## To do:
When you reach the line containing "Despite the potential" in the entries below, start writing out each line exactly, and stop after the line containing "In each case, we".

## Exercise input:

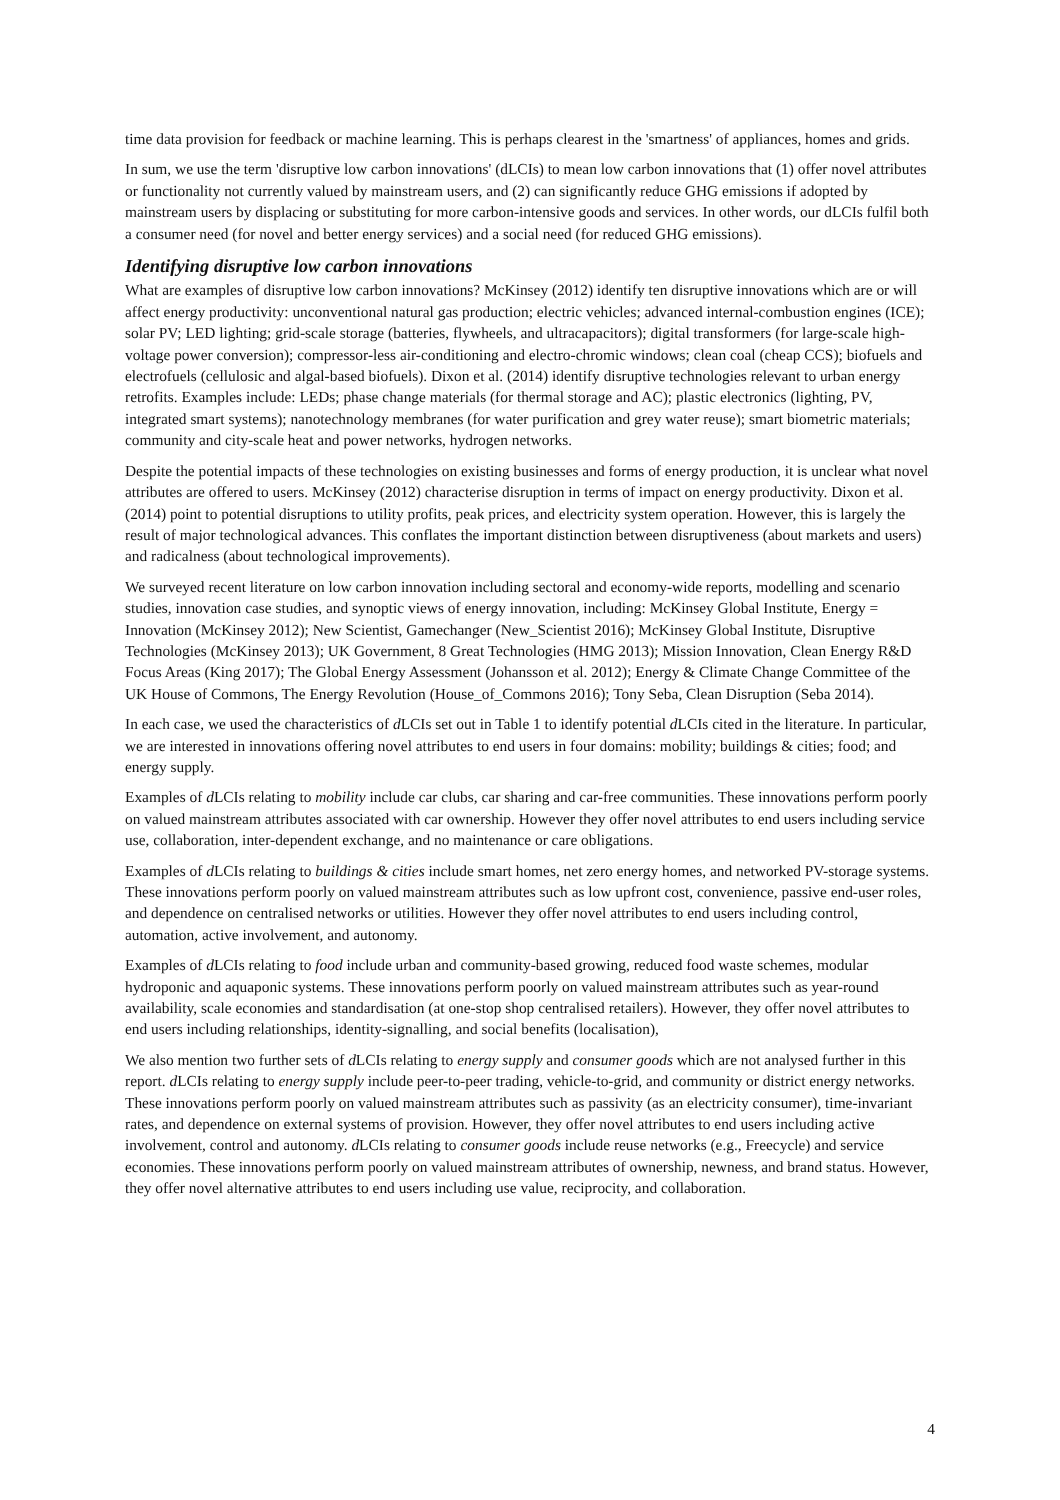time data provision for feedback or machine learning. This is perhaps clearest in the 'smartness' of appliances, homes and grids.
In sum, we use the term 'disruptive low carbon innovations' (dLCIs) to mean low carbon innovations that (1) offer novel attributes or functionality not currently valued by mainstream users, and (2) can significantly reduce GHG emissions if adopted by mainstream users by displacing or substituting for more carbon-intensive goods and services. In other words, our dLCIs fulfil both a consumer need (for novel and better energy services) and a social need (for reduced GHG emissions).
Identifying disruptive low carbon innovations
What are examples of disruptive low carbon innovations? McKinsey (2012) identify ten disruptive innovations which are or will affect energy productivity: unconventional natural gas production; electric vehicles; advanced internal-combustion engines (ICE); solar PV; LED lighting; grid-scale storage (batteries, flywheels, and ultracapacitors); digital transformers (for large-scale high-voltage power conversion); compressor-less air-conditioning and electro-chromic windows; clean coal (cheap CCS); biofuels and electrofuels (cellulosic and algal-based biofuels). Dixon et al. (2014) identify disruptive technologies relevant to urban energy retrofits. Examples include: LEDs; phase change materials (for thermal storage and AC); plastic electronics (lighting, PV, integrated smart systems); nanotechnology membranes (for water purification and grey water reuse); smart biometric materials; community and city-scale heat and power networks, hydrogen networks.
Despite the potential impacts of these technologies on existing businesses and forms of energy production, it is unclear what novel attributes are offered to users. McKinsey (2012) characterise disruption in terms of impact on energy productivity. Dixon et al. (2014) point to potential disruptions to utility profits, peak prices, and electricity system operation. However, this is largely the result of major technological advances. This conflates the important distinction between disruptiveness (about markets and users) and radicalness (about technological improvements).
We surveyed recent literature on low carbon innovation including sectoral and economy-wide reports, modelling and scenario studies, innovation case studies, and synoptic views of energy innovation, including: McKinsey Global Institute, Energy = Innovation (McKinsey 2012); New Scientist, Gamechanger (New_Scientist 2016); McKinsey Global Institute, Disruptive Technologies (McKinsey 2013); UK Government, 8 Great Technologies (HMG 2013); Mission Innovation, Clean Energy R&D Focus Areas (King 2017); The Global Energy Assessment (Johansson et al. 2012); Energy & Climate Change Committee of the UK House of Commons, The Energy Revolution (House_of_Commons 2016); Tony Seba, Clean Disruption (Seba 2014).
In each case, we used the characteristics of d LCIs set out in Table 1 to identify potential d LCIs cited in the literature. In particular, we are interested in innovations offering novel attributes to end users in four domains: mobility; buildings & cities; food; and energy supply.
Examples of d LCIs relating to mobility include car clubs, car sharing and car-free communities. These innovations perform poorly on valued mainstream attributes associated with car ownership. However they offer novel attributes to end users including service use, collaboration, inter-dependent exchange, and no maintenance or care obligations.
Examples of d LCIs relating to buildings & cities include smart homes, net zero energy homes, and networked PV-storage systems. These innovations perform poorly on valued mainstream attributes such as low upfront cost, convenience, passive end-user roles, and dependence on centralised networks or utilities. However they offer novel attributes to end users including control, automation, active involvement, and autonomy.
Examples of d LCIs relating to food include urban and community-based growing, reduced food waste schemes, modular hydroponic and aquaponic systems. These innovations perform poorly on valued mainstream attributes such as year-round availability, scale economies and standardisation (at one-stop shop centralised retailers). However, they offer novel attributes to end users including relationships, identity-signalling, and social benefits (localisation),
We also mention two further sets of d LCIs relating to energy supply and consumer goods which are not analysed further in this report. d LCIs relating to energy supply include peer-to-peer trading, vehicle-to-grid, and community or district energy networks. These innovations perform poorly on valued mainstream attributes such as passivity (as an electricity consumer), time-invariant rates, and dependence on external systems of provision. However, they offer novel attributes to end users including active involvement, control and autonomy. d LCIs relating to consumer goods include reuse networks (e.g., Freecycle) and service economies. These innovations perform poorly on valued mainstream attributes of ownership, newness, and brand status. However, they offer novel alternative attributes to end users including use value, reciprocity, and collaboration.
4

## Task output:
Despite the potential impacts of these technologies on existing businesses and forms of energy production, it is unclear what novel attributes are offered to users. McKinsey (2012) characterise disruption in terms of impact on energy productivity. Dixon et al. (2014) point to potential disruptions to utility profits, peak prices, and electricity system operation. However, this is largely the result of major technological advances. This conflates the important distinction between disruptiveness (about markets and users) and radicalness (about technological improvements).
We surveyed recent literature on low carbon innovation including sectoral and economy-wide reports, modelling and scenario studies, innovation case studies, and synoptic views of energy innovation, including: McKinsey Global Institute, Energy = Innovation (McKinsey 2012); New Scientist, Gamechanger (New_Scientist 2016); McKinsey Global Institute, Disruptive Technologies (McKinsey 2013); UK Government, 8 Great Technologies (HMG 2013); Mission Innovation, Clean Energy R&D Focus Areas (King 2017); The Global Energy Assessment (Johansson et al. 2012); Energy & Climate Change Committee of the UK House of Commons, The Energy Revolution (House_of_Commons 2016); Tony Seba, Clean Disruption (Seba 2014).
In each case, we used the characteristics of d LCIs set out in Table 1 to identify potential d LCIs cited in the literature. In particular, we are interested in innovations offering novel attributes to end users in four domains: mobility; buildings & cities; food; and energy supply.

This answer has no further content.